Data records:
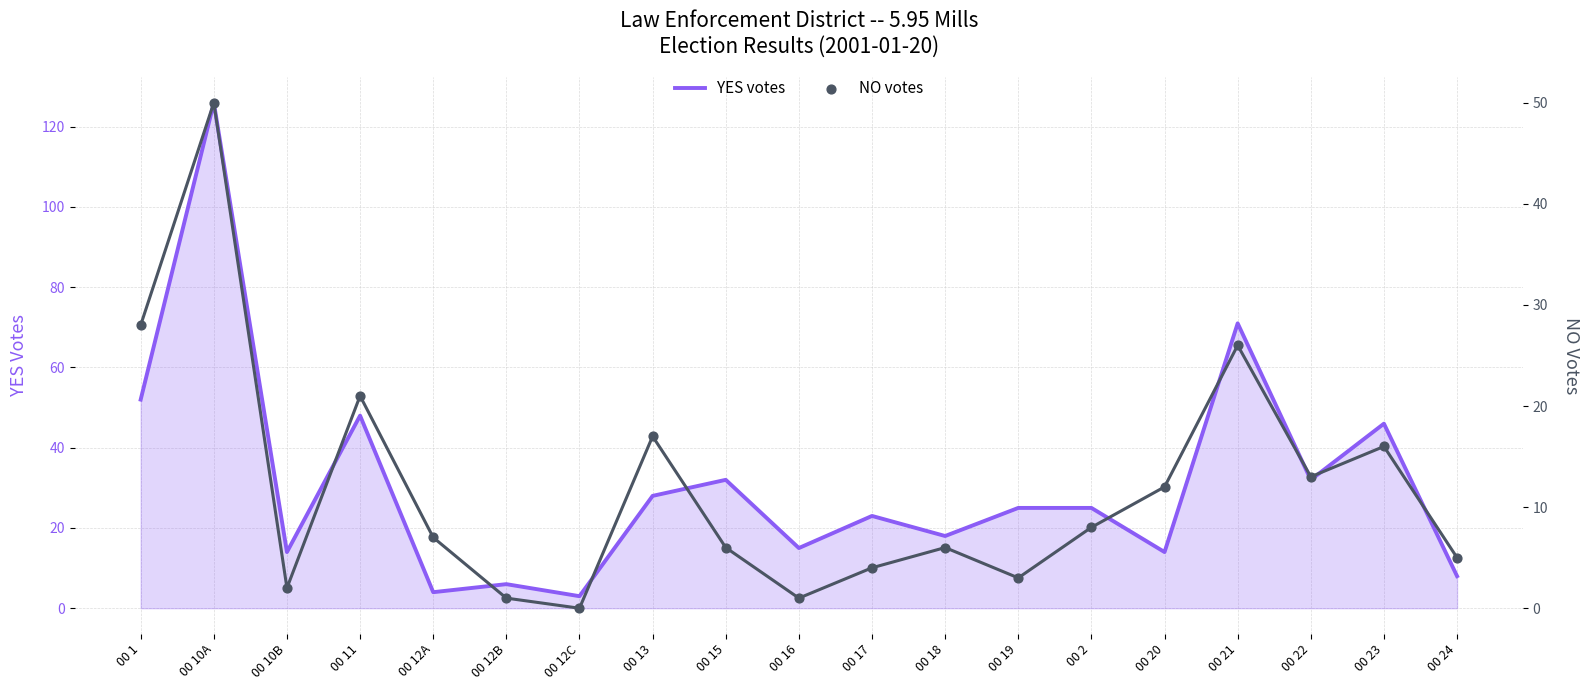

What is the total value across all series at 00 20?

26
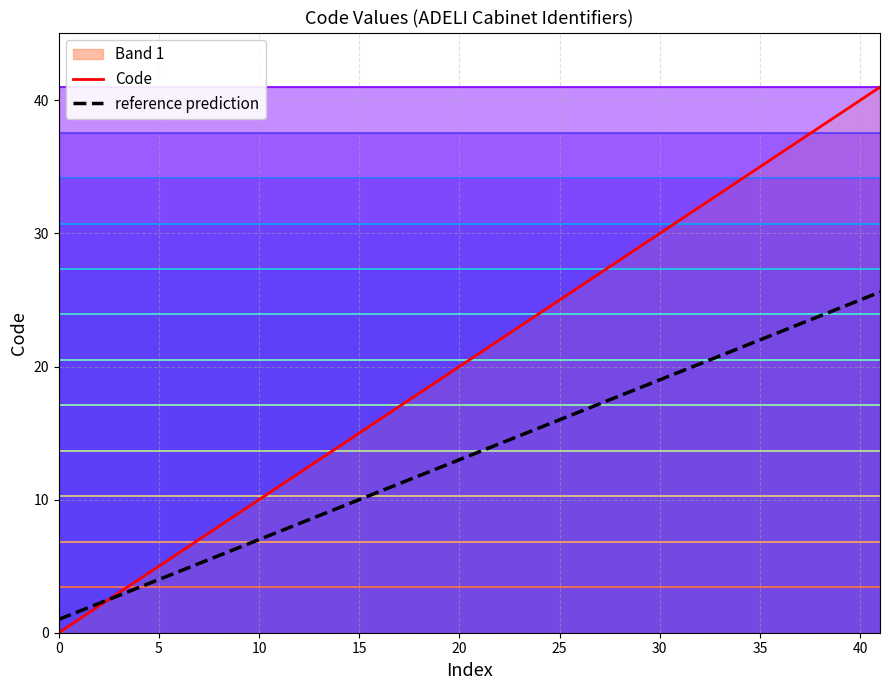

Does the chart display data point markers on the line(s)?

No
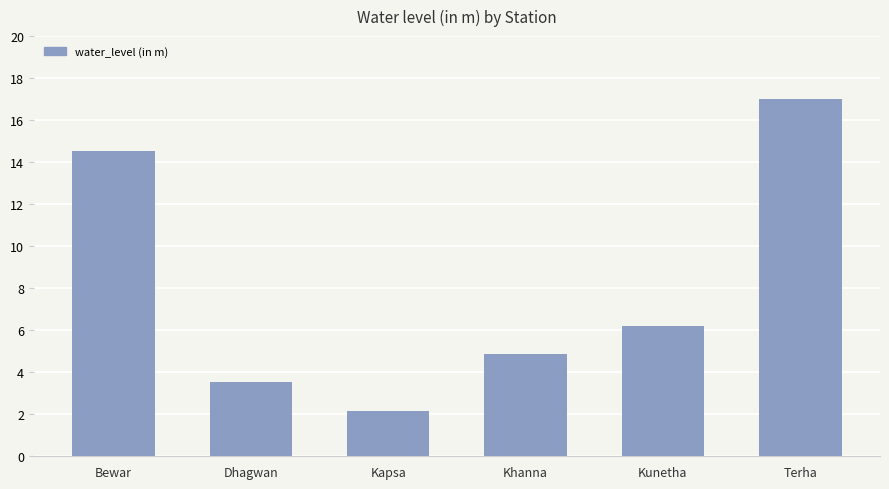

Which label corresponds to the smallest value in the chart?

Kapsa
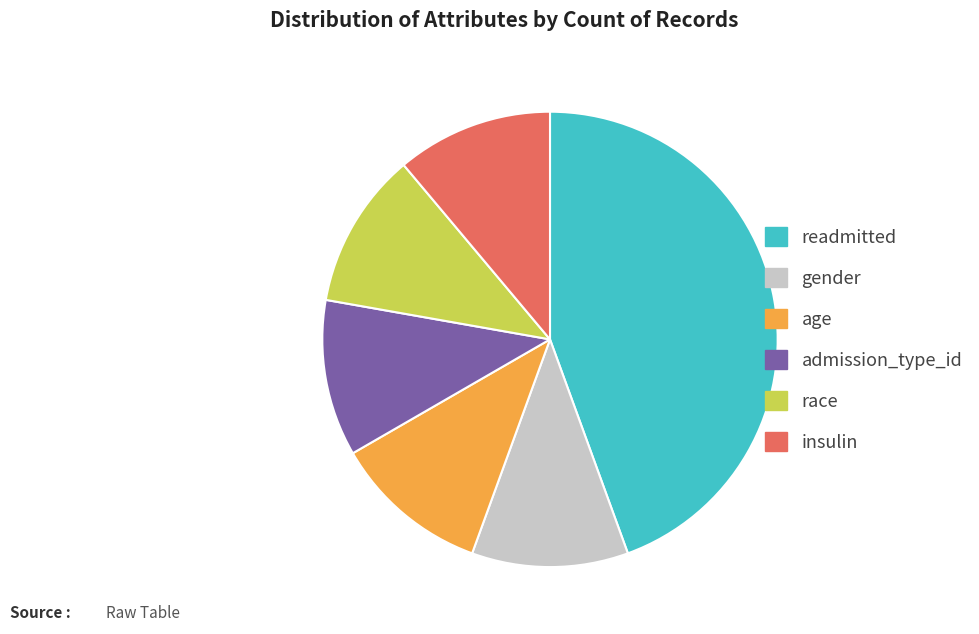

True or false: insulin accounts for 11% of the total.

True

Exercise aim: Show every line in the records above that contains the word "total", copied in full.

Exercise answer:
What is the total value across all series at 00 20?
True or false: insulin accounts for 11% of the total.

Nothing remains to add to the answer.